La noche de ayer, Liga de Quito presentaba su plantilla en la denominada “Noche Blanca”, enfrentándose al campeón colombiano el Once Caldas. Lo que de entrada parecía que iba a ser una fiesta para el conjunto albo y sus hinchas, poco a poco se fue desvaneciendo, hasta el punto de necesitar el milagro que llego por parte de “Mamita” Calderón para no irse con una derrota en su noche.
De entrada el partido se presentaba con un ida y vuelta vertiginoso, una Liga de Quito arrolladora, que demostraba que a pesar de ser un partido de pretemporada, el equipo ya estaba listo para dar un espectáculo, esto se explica con el hecho de que la base del equipo es la misma que viene jugando ya un buen tiempo juntos y que la mayoría de los fichajes, en realidad están regresando a un equipo, técnico y compañeros que ya conocen. En los primeros minutos se pudo ver un “Chucho” Bolaños muy activo, acompañando mucho en ataque, siendo un jugador movedizo y participando en dupla con Hernán Barcos de las acciones de mayor peligro. Por otro lado el Once Caldas en ningún momento se quedo atrás, llegando también con mucho peligro al arco rival, por intermedio del mejor jugador de su plantilla, Dayro Moreno, quien por medio de constantes desbordes por la banda derecha, activaba la alarma del arco protegido por Domínguez.
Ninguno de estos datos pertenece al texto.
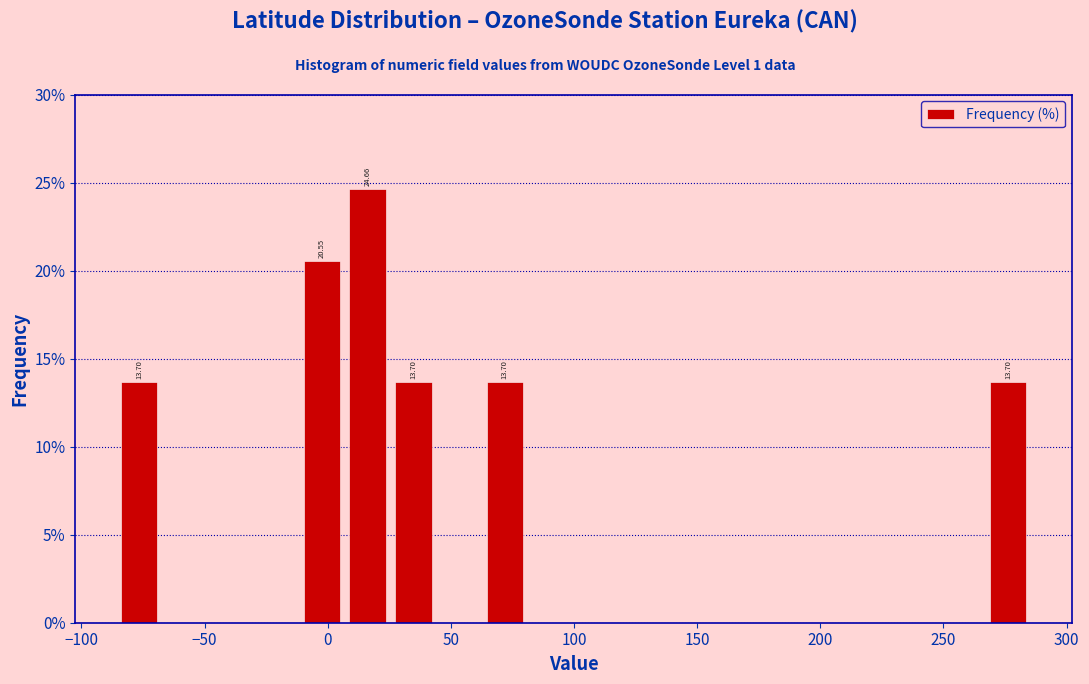

Around what value on the x-axis is the tallest bar? Give the approximate position of its centre, as read against the axis.

15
Jugándose ya el minuto 29, Barcos mete un pase alto en profundidad para la llegada de bolaños quien de arremetida se llevaba el balón, hasta ser derribado por el arquero y uno de los defensas rivales, lo cual el árbitro del encuentro interpretaría como penal. El encargado de ejecutar la pena máxima seria el “Pirata” Barcos, que si bien pudo mandar un tiro mas esquinado, este no fue mal ejecutado, pero el portero Martínez estuvo sensacional arrojándose con seguridad a su costado izquierdo, evitando así el primer tanto para los locales. Sin embargo el peligro no se acababa ahí, al minuto 34 luego de un tiro libre bien ejecutado por Luis Bolaños, el cancerbero colombiano da un rebote que dejaba el balón servido, para que Jorge Guagua la empujara a escasos metros de las redes y a pesar de tener el arco abierto, el defensor albo mando increíblemente el esférico por encima del horizontal. Si bien Liga ya merecía estar arriba en el marcador, el conjunto de Manizales a los 43 infundiría miedo con una jugada individual de Carbonero que luego de meter un enganche, remataría cruzado desde el borde del área, para que Domínguez con una buena estirada la mande al tiro de esquina. El primer tiempo terminaría con la misma intensidad que inició, pero con un marcador de 0 a 0, vale destacar nada aburrido.
Ya para la segunda parte, el elenco albo realizaría tres cambios, ingresarían Valencia, Viteri y el recién incorporado Ezequiel “Equi” González, por “la Cuchara” Caicedo, Domínguez y Bolaños respectivamente. Liga iniciaría esta etapa con un dominio total, con un Ezequiel González muy activo, metiendo constantemente centros punzantes al área rival. Sin embargo seria el conjunto colombiano el que se adelante en el marcador, cuando al minuto 55 Félix Micolta (No “Nicolta” como lo conocen los medios ecuatorianos) reciba un pase entre líneas de Matías Mirabaje, para luego eludir a Viteri y decretar la primera para su equipo. Con el pasar de los minutos, Liga arremetería sin éxito contra la portería rival, mientras que el Once Caldas se defendía con orden. Hasta que el milagro llego con un centro al minuto 91, que encontraría “Mamita” Calderón para mandarla a guardar de cabeza y salvar así la fiesta alba. El encuentro terminaría con el marcador empatado a uno.
Lo que era una noche para celebrar, fue opacada por el conjunto de Manizales que se supo defender con orden y hacer daño con rápidos contraataques. No obstante, lo de Liga tampoco es catastrófico, ya que si bien no se gano e inclusive se pudo perder, el juego demostrado por el elenco albo fue muy bueno, hasta la historia pudo ser completamente distinta si la puntería hubiese estado afinada y si la fortuna hubiera estado de su lado. El equipo esta para dejar atrás este pequeño traspié y mirar adelante, soñando en nuevas hazañas para este año.